### PROVIDED DATA

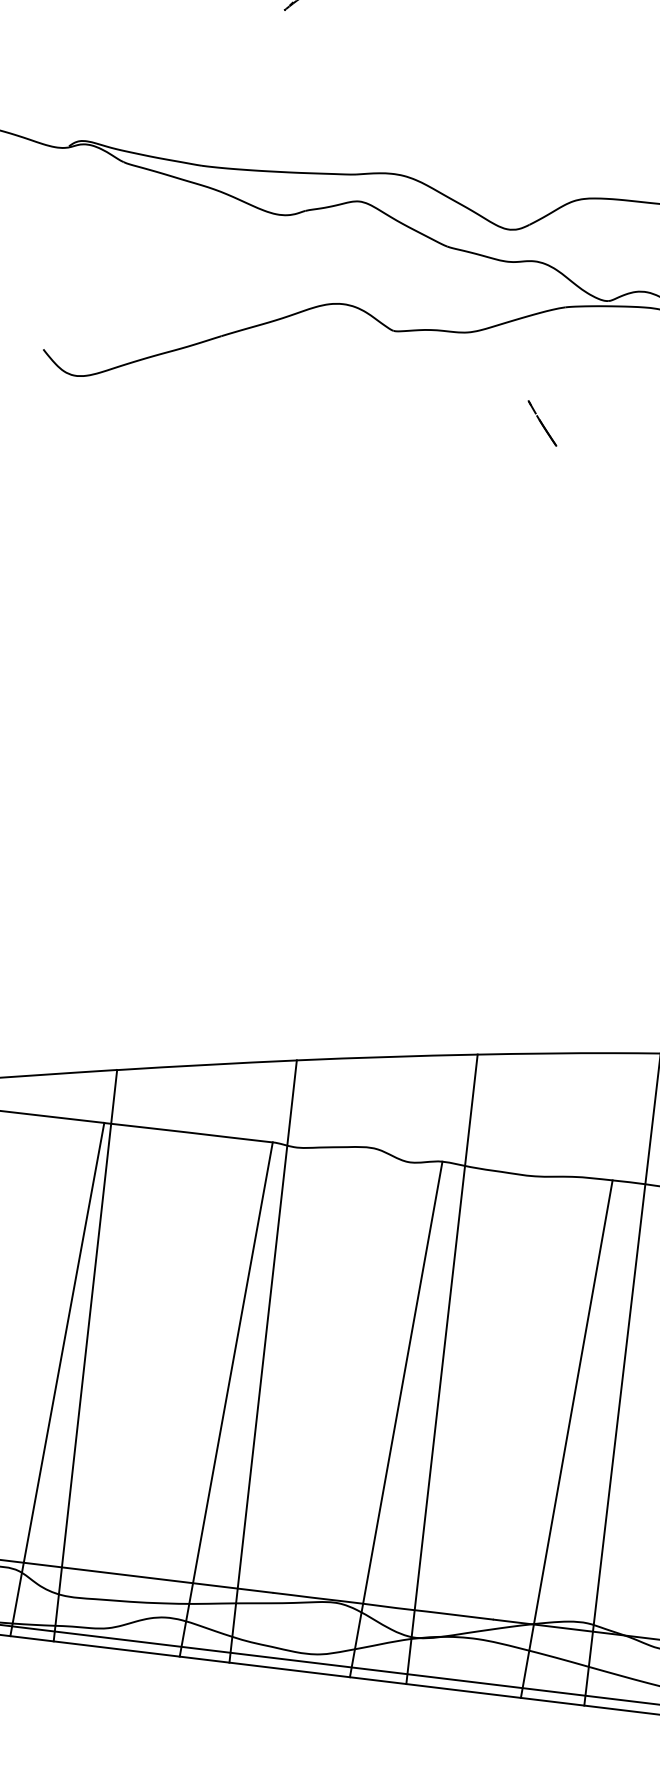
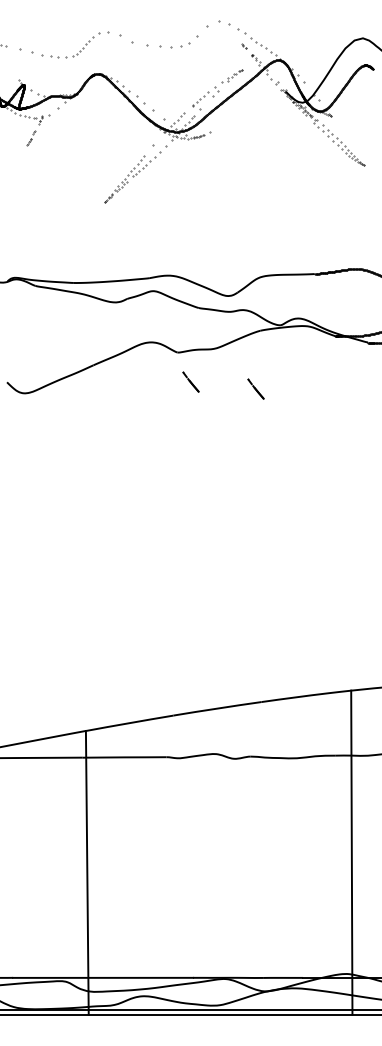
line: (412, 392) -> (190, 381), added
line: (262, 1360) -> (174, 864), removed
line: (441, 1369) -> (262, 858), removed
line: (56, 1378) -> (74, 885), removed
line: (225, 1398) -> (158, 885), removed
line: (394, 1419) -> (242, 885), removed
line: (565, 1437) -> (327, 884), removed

######

WORK TO BE COMPLETED: Give again only the lines starting at the one that contains "line: (225, 1398) -> (158, 885), removed" and running to the end of the data.

YOUR RESPONSE:
line: (225, 1398) -> (158, 885), removed
line: (394, 1419) -> (242, 885), removed
line: (565, 1437) -> (327, 884), removed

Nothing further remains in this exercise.